Confortation, sanguine et mine de plomb au détour d’une galerie souterraine de carrière de calcaire sous Paris. La galerie fut consolidée à la date indiquée par l’Inspection Générale des Carrières, organisme chargé de surveillé, cartographier, et consolider les anciens vides d’exploitations situées dans la région. Chaque ouvrage est numéroté et signalé. À ce titre, ce mur maçonné consolidant une ancienne galerie exploitée en hagues et bourrages est numéroté et daté préalablement à la mine de plomb. Généralement, l’inscription finale est réalisée en gravure puis remplie de noir animal. Ici, c’est une inscription à la sanguine qui fut écrite.
Une petite muraille est sculptée dans la paroi de cette carrière de calcaire. Autrefois plus étendue, ce réseau fut rendu enclavé par de nombreuses injections de galeries dans le secteur, effectuées lors d’une vaste opération immobilière des années 70 et 80. Cette minuscule troglodyte sculptée, joliment ouvragée (on note jusqu’au détail de chaque moellon!) est certainement postérieure à l’isolement du réseau, et a été réalisée par d’autres visiteurs. La rosace est d’une extrême finesse. Cette sculpture est réalisée dans un front de taille, et plus précisément dans le souchet, là où le calcaire est le plus tendre et où débutait l’opération du souchevage, donnant une forme de banc que l’on aperçoit ici et forme le sol de ce château miniature… Le réseau de carrières alentour a été consolidé par l’Inspection Générale des Carrières au milieu du XIXe siècle.
Un petit château dans l’eau, fantaisie sous Paris.
Certaines galeries recèlent des curiosités. Au détour de celle-ci, moderne en comparaison à l’ensemble des travaux parisiens de l’Inspection Générale des Carrières, un petit château dans l’eau a été construit par un amateur des galeries souterraines. Ce genre de Venise miniature donne tout son charme à l’endroit, qui nous fait oublier l’ambiance sombre de ces galeries maçonnées en pierre meulière. Le château dans l’eau, dans cette galerie inondée, donne une impression de fantaisie sous Paris.

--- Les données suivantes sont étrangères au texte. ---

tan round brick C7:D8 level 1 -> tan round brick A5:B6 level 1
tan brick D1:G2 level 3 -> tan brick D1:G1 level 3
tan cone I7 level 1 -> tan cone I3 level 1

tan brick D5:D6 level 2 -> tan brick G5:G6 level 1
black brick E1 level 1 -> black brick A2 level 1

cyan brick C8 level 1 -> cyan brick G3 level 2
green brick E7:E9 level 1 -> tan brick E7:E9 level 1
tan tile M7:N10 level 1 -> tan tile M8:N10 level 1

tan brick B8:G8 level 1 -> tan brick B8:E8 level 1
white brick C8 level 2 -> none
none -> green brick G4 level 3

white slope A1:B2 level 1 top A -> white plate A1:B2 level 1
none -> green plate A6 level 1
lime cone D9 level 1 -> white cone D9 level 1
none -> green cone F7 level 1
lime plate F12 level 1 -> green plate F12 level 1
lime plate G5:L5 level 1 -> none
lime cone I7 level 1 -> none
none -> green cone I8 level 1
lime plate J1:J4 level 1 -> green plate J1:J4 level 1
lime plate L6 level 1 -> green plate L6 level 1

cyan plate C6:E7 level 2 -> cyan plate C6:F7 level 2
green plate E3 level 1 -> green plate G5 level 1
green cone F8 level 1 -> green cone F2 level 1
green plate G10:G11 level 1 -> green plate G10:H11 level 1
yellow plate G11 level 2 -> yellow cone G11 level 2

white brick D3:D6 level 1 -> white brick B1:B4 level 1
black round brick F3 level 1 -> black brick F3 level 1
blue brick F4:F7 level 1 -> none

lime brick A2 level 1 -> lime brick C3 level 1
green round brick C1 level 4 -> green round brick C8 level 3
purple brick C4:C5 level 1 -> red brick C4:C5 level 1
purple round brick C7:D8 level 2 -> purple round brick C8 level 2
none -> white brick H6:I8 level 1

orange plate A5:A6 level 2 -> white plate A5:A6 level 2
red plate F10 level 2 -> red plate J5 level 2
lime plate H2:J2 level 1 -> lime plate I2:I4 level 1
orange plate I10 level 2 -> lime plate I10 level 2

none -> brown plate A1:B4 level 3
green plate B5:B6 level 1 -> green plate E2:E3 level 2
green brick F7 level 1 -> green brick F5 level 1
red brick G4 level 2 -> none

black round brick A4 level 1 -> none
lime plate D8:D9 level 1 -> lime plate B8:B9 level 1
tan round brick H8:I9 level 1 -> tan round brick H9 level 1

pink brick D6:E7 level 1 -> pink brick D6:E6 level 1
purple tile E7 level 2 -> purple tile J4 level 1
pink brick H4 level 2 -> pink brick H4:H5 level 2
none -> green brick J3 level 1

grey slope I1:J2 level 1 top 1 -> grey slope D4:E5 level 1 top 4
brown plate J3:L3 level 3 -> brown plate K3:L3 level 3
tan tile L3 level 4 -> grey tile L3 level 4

Au détour d’une galerie maçonnée sinueuse, traversant d’anciennes carrières de calcaires sécurisées depuis 1777 par l’Inspection Générale des Carrières, on peut apercevoir d’étranges inscriptions. Celle ci signale la présence d’une ancienne galerie ayant été remblayée, bourrée, par les services de surveillance. Il est aussi intéressant de constater que cette rue Blottière n’existe plus en surface. La mémoire souterraine reste gravée. Ces travaux de remblaiement ont été entrepris par l’inspecteur Trémery, signé de la lettre T, en 1877.
Dans cette galerie est remarquable une hardie combinaison de consolidations différentes: une alternance d’arches et d’encorbellements, le tout dans une galerie en pente. Bien que ces deux styles de consolidation soient chacun assez répandus sous la ville de Paris, l’association entre les deux reste rarement observable et résultante d’une prouesse montrant la maîtrise des techniques de maçonnerie à cette époque. L’ouvrage, de 1869, est signé Trémery.